Wednesday, March 28, 2012

Book Review: Firelight

Print // Kindle // Kristen Callihan Webpage
London, 1881

Once the flames are ignited . . .

Miranda Ellis is a woman tormented. Plagued since birth by a strange and powerful gift, she has spent her entire life struggling to control her exceptional abilities. Yet one innocent but irreversible mistake has left her family's fortune decimated and forced her to wed London's most nefarious nobleman.

They will burn for eternity . . . Lord Benjamin Archer is no ordinary man. Doomed to hide his disfigured face behind masks, Archer knows it's selfish to take Miranda as his bride. Yet he can't help being drawn to the flame-haired beauty whose touch sparks a passion he hasn't felt in a lifetime. When Archer is accused of a series of gruesome murders, he gives in to the beastly nature he has fought so hard to hide from the world. But the curse that haunts him cannot be denied. Now, to save his soul, Miranda will enter a world of dark magic and darker intrigue. For only she can see the man hiding behind the mask.

This was a much darker book then I imaged it would be originally (yes I realize the irony in that statement). It was also however a much deeper and complex romance than I imagined as well. Part Beauty and the Beast and part Cupid and Psyche, I was fascinated by the interplay between Archer and Miranda. Their way with words, their verbal sparring and well chosen words interested me far more than the romance at times in fact.

It would be safe to say that if I hadn't read EMBER, the prequel short story, first then Miranda's guilt complex would be a lot more irritating then they were.  EMBER really set the stage as to why Miranda felt she had no choice but to hide what she could do--why she felt ashamed and desperate to make amends for the past.   It also gave a better accounting of what happened with Martin, since its more or less glossed over in this novel.

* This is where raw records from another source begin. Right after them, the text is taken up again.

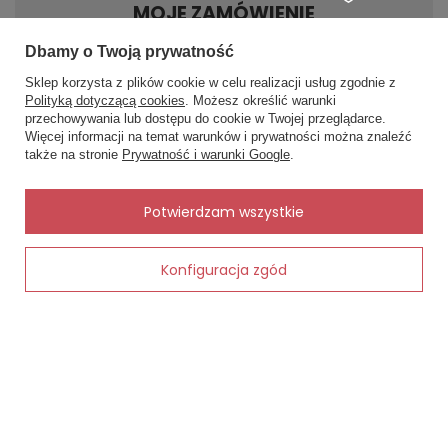
MOJE ZAMÓWIENIE
Dbamy o Twoją prywatność
Status zamówienia
Sklep korzysta z plików cookie w celu realizacji usług zgodnie z
Śledzenie przesyłki
Polityką dotyczącą cookies
. Możesz określić warunki
przechowywania lub dostępu do cookie w Twojej przeglądarce.
×
Chcę zareklamować produkt
✨ Asystent zakupowy
Więcej informacji na temat warunków i prywatności można znaleźć
Napisz czego szukasz — pokażę
Chcę zwrócić produkt
także na stronie
Prywatność i warunki Google
.
gotowe propozycje.
Kontakt
✨
AI
Potwierdzam wszystkie
MOJE KONTO
Konfiguracja zgód
Dodaj do koszyka
INFORMACJE
POMOC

Oddly, having read EMBER I was almost put off by Archer's attitude.  A few years had passed from the first meeting between Archer and Miranda and the start of the novel, but he seemed a lot less...determined I think is the right word.  Less confident in his decisions, especially in regards to Miranda.

The revelation of what Archer was becoming exactly was really not what I expected.  To be perfectly honest I had a lot of trouble visualizing it and buying into the idea.  It was clever however, and definitely a good twist on the whole 'gaining immortality' angle.  There's many forms of immortality after all.

As I said above the interplay between Archer and Miranda fascinated me moreso than the romance.  Callihan excels at believable and rich banter; both in terms of making it snappy and making it intelligent.  Both are highly intelligent individuals and both know how to make words work for them, how to hide the truth in plain sight with a sentence.  That said the romance was a slow burn, despite how passionate they both were, and it felt like an organic process.  

Miranda was not instantly in love with Archer, she was too wary and curious about him to feel that emotion.  Even after she finds out it was he who saved her years ago she doesn't fall into a fit of giddy school girl flights of fancy.  Archer was quicker of the two, but then he knew of her much longer and was of a somewhat more impulsive nature (where his emotions were concerned at least).  When they finally understand one and other, well its a joy to behold and read.